Well, at the time, not really. I mean, we’ve looked at all sorts of games that had some shooting mechanics, Global Agenda, and those things, early PlanetSide, but the difference with those, particularly when we initially looked at them, was PlanetSide was originally just player-versus-player. It still is with the sequel. And Global Agenda was a very instanced space. We really wanted to reinforce the large scale of the world and the people in it, so we didn’t want to go as instance spaced as that. We wanted you constantly stumbling across people within the world so that you can really have an opportunity to start grouping with them, sticking with them, and put them on your friends list and get a clan going – all the things I said before we felt was really important to have in an open, persistent world with tons of people, and that really wasn’t there.

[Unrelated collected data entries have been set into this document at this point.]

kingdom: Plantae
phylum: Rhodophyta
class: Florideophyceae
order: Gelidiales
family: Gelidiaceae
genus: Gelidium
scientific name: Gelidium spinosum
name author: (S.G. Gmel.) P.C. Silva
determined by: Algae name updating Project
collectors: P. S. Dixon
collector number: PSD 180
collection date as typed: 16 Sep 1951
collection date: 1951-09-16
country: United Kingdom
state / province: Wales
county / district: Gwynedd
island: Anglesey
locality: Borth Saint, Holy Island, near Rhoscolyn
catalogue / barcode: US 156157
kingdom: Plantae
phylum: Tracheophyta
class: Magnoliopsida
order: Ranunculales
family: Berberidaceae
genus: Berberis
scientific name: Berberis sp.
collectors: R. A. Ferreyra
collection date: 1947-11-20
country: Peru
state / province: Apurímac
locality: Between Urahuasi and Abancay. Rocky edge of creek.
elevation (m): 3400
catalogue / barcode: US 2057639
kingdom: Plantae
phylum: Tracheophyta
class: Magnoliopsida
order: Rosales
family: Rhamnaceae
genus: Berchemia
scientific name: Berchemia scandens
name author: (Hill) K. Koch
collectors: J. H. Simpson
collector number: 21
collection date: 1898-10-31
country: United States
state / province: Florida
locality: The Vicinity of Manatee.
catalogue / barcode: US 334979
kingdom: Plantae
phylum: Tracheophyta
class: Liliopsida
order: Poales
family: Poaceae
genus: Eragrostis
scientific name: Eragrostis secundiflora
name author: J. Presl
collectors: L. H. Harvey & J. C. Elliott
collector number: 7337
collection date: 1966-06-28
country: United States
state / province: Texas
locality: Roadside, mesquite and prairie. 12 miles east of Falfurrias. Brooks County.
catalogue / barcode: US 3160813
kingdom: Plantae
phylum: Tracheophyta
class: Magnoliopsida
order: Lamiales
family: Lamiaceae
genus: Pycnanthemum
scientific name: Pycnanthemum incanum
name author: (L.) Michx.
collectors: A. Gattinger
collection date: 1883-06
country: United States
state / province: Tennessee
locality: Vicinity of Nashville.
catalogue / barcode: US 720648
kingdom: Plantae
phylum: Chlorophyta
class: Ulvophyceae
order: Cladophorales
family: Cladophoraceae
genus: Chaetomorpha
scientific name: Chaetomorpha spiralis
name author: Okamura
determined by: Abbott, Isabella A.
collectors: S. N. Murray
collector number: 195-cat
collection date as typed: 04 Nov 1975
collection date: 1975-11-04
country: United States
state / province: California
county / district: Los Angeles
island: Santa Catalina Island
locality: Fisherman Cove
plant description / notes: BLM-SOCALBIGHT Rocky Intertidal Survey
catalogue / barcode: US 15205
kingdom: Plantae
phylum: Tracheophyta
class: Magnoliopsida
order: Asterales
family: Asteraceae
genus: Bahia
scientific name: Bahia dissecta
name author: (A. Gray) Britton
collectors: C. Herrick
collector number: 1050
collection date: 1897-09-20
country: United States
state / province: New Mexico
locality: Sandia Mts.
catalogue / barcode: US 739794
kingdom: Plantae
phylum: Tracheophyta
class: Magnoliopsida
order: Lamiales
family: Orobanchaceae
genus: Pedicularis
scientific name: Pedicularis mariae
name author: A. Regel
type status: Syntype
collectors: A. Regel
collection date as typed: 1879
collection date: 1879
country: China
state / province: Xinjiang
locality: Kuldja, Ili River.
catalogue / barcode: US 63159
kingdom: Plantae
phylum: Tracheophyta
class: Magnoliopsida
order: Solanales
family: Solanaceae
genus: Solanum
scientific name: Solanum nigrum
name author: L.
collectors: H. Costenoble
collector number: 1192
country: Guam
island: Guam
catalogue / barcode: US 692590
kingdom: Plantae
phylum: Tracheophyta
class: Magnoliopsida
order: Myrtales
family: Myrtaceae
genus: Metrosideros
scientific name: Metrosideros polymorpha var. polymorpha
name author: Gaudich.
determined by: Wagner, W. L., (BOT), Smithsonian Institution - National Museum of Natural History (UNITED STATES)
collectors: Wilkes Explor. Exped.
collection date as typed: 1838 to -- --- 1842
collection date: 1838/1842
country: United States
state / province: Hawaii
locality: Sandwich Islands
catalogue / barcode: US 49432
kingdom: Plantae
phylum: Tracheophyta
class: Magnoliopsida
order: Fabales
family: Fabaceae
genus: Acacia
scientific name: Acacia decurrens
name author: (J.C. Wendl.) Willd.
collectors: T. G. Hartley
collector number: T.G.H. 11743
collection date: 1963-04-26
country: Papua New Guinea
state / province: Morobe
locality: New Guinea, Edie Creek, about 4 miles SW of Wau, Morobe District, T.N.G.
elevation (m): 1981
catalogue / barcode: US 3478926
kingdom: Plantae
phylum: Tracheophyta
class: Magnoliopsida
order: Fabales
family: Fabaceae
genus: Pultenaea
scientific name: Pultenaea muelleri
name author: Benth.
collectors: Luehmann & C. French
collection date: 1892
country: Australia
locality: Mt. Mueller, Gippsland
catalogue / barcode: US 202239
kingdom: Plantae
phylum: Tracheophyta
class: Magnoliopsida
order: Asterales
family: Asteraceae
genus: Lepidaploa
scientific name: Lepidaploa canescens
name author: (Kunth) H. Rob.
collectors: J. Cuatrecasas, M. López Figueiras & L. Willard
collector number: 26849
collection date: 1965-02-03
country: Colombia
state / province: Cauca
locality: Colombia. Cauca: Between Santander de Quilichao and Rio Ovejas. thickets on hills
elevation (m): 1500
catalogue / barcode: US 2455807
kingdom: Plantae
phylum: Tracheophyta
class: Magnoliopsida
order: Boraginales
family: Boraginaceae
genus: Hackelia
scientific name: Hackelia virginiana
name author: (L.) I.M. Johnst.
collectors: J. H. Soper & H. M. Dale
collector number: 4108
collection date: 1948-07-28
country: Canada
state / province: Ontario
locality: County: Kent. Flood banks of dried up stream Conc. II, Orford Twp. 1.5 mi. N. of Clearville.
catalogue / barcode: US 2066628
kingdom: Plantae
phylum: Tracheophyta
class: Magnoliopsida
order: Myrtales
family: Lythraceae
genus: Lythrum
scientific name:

But we did look a lot at different shooter games. How do these things move, what weapons feel good, what enemy AI does. The tricky part was those don’t do the mass scale stuff we were talking about, so that was a heavy learning process, to figure out how you build a world like this with shooting mechanics like we have, where you can kill things at pretty extended ranges if you want to if you’re equipped properly. And how do we make it so that if they decide to converge 30 people on a single space that they’re not just wiping it out; or being way overpowered if you don’t have that group of people. The core was really looking at the shooter games that existed. Honestly, we looked at a ton of stuff: anything from Red Dead [Redemption], to Borderlands, to even Gears [of War], or Call of Duty. We looked at a ton of stuff. We looked at a ton of different stuff, and really tried to focus on what we thought each of them did well to kind of try and make something new, not just direct copies of all that.